**WRITTEN TASK 1**
In the church branding passage, rewrite the paragraph that opens with “Us” vs “Them” is a game more briefly, keeping its main facts.
**WRITTEN TASK 2**
Sum up the church branding passage in two sentences.
**WRITTEN TASK 3**
Write what comes next in the church branding passage, starting after its third point about the brand manager.

**DOCUMENT PASSAGE**
-------
Are You Playing Marco Polo with Your Brand?
“Us” vs “Them” is a game too often played by the church. When we play this game, we forget our church plant brand audience. I am thankful for those who are swimming upstream in this regard. Many of these “swimmers” are church planters embracing, in part, the missionary identity of the church. In the past few articles, I have been drawing out the relationship between the church as missionary and the church’s brand as part of her missionary endeavor. As we think about church plant branding, here are three stakes we’ve put in the ground so far:
- Your brand is the feeling, expectation, story, relationship and perception that, taken together, represent what people believe about your church—either good, bad or indifferent. Risking oversimplification…your church’s visual reputation.
- Branding your church is unavoidable. It is happening all the time. The question is, how well are you branding your church?
- You, church planter or pastor, are the church’s brand manager—even if you have no idea what that means.
-------
**RECORDED INFORMATION**
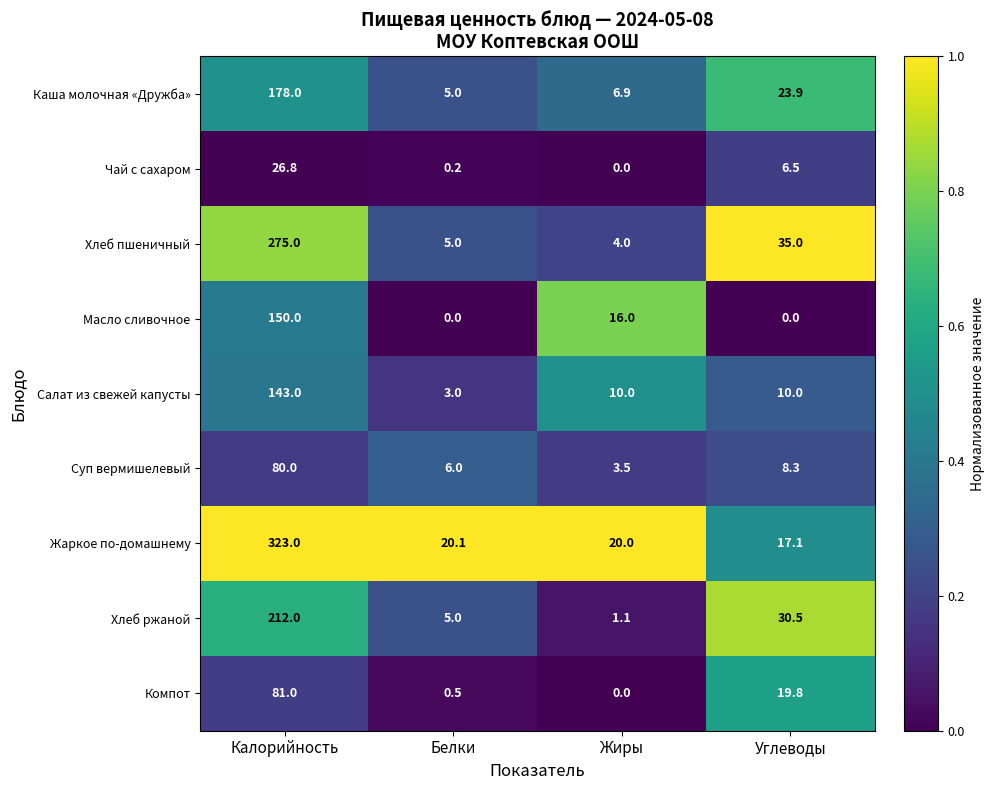

Which series has the widest spread of values?

Жаркое по-домашнему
-------
**TASK RESULT 1**
The church too often plays an "us" vs "them" game, and when it does, it forgets its church plant brand audience. Some people resist this, many of them church planters who partly embrace the church's missionary identity, and the writer is thankful for them. Recent articles have traced how the church's brand relates to its missionary work, and three points on church plant branding have been set so far.

**TASK RESULT 2**
The church often plays an "us" vs "them" game that makes it forget its brand audience, though some church planters who embrace the church's missionary identity push against this. The passage repeats three points on church plant branding: a brand is what people believe about a church, branding can't be avoided, and the planter or pastor is the church's brand manager.

**TASK RESULT 3**
Two things are true of every church church planter or pastor: one, there are a million things to do; and two, there are 999,999 too few resources to accomplish them. Branding is rarely in the “wheelhouse” of church planters. And then ‘Us vs Them’ creeps in and compounds church branding woes. We end up playing Marco Polo with the church’s brand. Think of your planting context as the neighborhood swimming pool. It is a warm July afternoon. Time to gather the other kids and play Marco Polo. We as planters and pastors organize the game and volunteer to be “it”. After a few minutes of playing, we get impatient and frustrated. The pace of our calling out “Marco!” goes from modern-day machine gun to Civil War muzzle. We are now wandering around the pool with our eyes closed, no longer listening for the correlating “Polo.” Yep. This mirrors our approach to branding. We may give it some initial thought, but we lose focus. We make little to no adjustments. We lack the time, energy or expertise. We crouch back into the world we know and plow ahead. When it comes to the brand of our church, we fail to remember these 5 key facts about “them”…the ‘Polos’…those we are called to reach.
5 Things You Must Know About ‘Polos’ (Your Church Plant Brand Audience)
No, we’re not talking about Ralph Lauren’s Polo. We are talking about those in your church planting context that you hope to invite into the ‘pool.’ The ones Jesus sent you to serve in his power. Your church brand is calling out “Marco.” And here is what you need to know about those answering back, “Polo.” (Aka why church plant branding matters!)
1. They engage with great brands daily.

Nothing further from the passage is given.